(DATA FOR THIS TASK Opens)
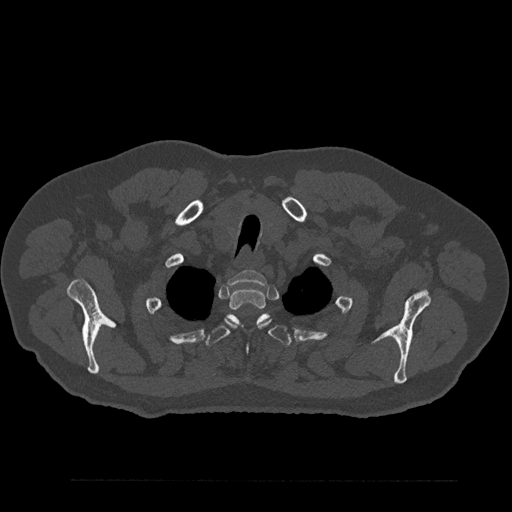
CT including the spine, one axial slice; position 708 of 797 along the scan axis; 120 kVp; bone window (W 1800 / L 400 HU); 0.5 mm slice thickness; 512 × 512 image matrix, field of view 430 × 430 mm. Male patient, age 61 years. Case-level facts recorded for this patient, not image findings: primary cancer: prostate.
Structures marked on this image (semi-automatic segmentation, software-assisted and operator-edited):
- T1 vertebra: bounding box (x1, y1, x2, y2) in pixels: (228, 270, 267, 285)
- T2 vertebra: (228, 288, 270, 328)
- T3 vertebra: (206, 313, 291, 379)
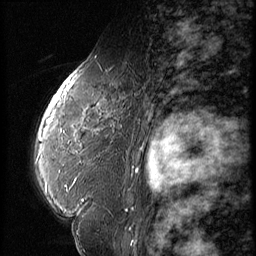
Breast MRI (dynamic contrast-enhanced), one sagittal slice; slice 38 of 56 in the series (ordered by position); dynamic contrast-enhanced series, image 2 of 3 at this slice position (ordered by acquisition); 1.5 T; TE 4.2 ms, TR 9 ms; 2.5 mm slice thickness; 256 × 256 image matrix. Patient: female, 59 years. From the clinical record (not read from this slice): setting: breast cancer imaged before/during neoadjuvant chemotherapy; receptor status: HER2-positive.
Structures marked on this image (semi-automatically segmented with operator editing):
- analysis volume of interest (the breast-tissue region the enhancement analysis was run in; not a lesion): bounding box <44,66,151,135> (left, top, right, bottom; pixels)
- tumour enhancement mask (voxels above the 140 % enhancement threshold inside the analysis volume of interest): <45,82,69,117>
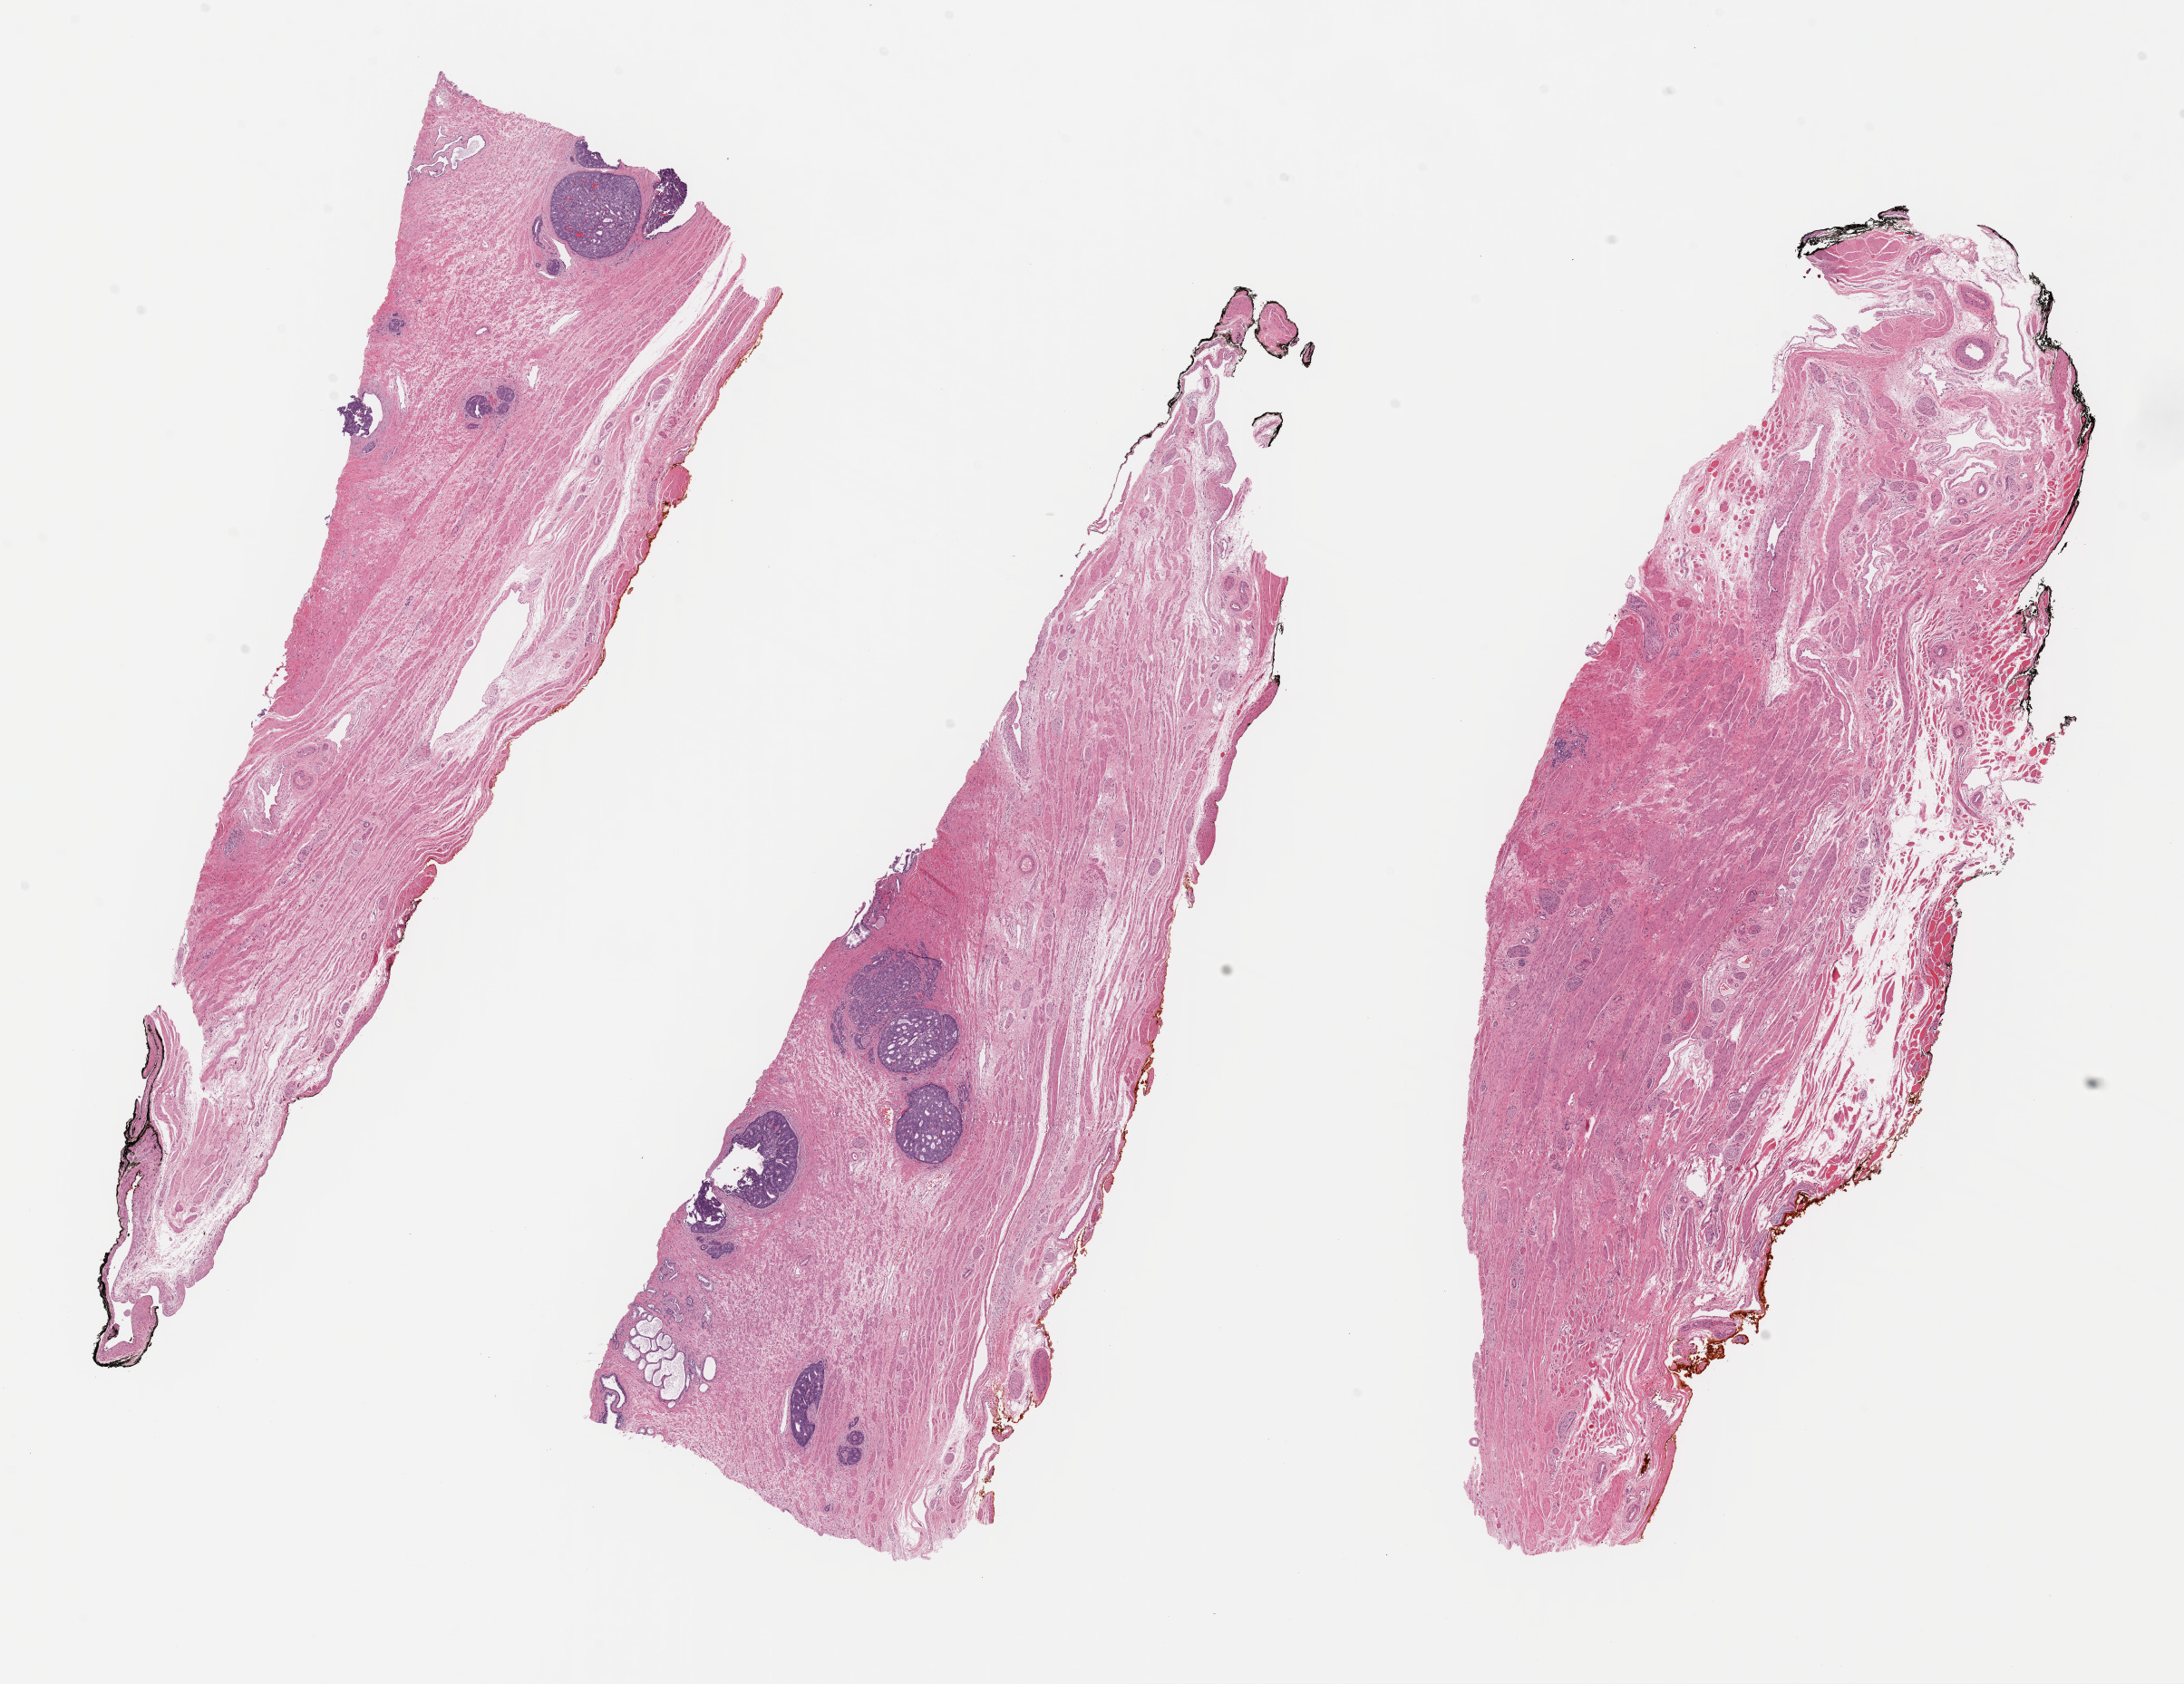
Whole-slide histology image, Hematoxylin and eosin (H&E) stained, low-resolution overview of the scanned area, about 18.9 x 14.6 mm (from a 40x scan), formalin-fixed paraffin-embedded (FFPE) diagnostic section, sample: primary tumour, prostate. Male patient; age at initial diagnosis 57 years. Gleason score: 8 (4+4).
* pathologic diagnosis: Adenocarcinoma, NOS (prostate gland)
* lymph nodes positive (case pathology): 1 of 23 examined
(DATA FOR THIS TASK Closes)
(DATA FOR THIS TASK Opens)
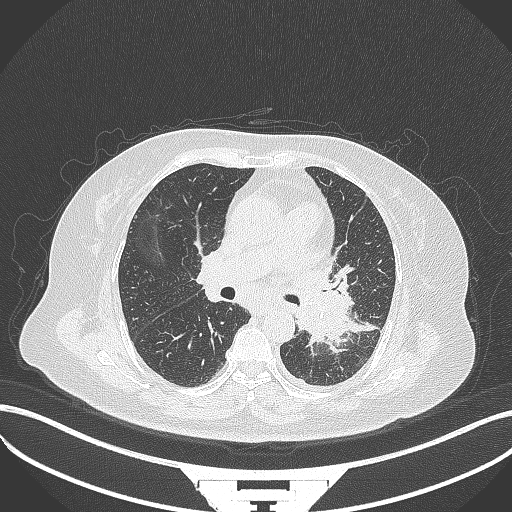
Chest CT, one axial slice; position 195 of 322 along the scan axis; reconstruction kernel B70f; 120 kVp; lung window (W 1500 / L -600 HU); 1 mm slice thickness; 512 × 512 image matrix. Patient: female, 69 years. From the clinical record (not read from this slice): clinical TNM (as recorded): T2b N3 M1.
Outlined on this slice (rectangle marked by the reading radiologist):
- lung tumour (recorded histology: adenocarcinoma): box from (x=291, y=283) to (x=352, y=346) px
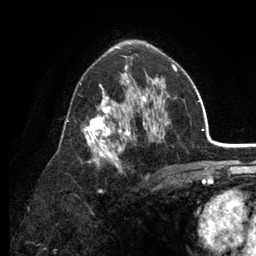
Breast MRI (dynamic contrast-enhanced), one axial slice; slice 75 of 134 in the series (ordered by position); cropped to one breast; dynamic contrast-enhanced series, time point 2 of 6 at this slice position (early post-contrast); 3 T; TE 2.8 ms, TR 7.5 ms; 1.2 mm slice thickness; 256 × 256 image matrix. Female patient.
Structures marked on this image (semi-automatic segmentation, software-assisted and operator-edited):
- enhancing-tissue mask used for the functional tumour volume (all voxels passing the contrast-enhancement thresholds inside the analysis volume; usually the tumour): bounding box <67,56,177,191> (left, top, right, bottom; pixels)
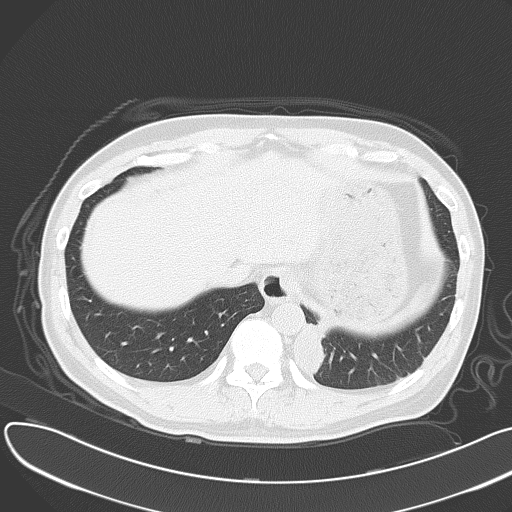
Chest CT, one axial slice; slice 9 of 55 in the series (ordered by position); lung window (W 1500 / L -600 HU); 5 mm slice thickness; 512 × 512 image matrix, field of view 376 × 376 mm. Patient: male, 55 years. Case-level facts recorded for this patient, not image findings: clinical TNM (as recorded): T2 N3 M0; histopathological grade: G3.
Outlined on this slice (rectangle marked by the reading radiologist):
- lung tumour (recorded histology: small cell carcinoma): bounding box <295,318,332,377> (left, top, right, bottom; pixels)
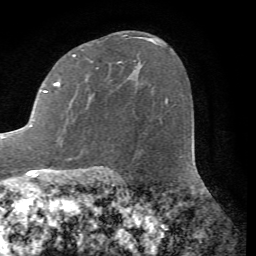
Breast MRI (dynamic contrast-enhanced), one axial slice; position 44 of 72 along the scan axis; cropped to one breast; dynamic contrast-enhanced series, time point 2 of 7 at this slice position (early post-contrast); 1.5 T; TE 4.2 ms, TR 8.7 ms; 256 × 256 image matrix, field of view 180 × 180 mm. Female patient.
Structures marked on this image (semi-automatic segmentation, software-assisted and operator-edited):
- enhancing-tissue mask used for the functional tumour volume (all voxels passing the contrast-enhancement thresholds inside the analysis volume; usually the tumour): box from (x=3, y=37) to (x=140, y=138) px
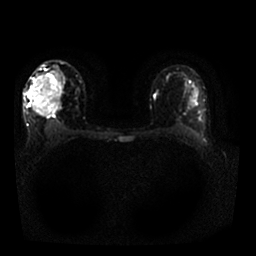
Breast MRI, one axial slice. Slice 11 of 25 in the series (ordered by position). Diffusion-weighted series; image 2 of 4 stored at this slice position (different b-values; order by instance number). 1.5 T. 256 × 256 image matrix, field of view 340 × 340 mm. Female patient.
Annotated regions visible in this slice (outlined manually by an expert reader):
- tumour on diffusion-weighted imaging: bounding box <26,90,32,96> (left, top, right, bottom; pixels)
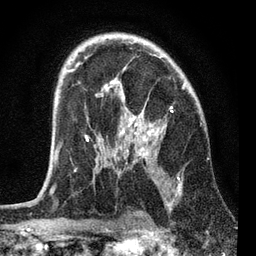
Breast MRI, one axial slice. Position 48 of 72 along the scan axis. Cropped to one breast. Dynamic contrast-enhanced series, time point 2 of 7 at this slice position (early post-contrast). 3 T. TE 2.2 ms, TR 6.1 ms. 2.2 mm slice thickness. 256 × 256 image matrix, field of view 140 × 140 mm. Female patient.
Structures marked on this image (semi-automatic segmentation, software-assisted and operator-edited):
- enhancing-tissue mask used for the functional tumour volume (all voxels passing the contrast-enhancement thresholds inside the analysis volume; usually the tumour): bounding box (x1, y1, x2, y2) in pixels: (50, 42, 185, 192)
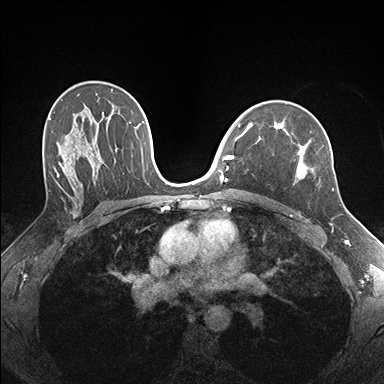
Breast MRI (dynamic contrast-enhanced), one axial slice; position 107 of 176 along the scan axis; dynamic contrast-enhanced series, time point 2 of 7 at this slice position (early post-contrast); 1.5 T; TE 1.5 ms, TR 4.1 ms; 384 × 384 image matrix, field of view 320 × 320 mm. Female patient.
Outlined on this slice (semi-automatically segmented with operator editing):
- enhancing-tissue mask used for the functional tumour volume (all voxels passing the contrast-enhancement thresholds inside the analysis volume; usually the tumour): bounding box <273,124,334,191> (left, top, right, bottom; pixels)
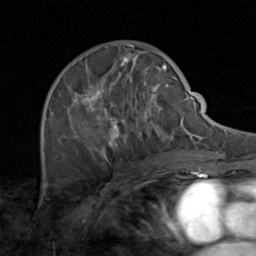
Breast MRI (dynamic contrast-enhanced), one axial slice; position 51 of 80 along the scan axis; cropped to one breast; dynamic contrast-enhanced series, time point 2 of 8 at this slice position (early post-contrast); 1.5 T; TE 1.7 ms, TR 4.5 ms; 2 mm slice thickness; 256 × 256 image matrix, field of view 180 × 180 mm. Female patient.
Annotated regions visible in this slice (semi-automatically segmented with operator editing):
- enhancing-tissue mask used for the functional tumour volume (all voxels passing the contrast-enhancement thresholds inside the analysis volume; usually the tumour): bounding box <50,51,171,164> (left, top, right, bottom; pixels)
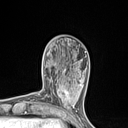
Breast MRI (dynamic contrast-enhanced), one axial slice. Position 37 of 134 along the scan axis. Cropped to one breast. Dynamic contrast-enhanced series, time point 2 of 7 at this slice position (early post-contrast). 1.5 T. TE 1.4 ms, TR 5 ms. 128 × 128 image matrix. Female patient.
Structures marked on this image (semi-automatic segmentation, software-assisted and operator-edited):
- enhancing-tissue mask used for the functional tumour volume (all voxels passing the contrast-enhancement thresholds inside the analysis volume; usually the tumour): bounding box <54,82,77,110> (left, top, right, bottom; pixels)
(DATA FOR THIS TASK Closes)
(DATA FOR THIS TASK Opens)
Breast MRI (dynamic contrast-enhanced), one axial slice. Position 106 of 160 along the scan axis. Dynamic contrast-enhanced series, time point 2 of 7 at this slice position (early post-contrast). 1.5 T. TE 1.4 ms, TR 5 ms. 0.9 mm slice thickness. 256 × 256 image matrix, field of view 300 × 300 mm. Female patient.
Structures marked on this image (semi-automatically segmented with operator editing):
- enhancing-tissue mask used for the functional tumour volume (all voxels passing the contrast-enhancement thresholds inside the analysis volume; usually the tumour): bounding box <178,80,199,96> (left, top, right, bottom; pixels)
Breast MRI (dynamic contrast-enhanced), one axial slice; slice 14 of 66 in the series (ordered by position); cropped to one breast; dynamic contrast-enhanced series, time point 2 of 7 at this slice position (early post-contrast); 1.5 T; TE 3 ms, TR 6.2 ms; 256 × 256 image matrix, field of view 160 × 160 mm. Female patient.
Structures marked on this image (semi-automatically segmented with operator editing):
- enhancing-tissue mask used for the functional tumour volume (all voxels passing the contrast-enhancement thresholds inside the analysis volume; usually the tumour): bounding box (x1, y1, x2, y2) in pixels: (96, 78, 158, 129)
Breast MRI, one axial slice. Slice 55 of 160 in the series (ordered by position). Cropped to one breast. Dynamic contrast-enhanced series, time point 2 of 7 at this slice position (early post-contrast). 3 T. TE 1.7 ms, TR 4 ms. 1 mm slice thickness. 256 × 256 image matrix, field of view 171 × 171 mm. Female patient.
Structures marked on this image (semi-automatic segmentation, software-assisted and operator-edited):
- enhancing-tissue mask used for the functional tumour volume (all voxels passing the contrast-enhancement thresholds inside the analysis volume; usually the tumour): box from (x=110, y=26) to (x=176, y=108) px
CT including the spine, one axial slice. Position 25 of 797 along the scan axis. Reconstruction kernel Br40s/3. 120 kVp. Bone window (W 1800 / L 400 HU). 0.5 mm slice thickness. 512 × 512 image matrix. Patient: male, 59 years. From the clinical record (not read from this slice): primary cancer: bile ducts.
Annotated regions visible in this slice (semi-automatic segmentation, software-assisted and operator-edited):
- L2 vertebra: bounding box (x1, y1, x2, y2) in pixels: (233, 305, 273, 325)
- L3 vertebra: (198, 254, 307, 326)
(DATA FOR THIS TASK Closes)
**WHAT TO PRODUCE:** Each line in the data that has the word "visible" counts once; state how many such lines there are, without comment.

**ANSWER AREA:** 3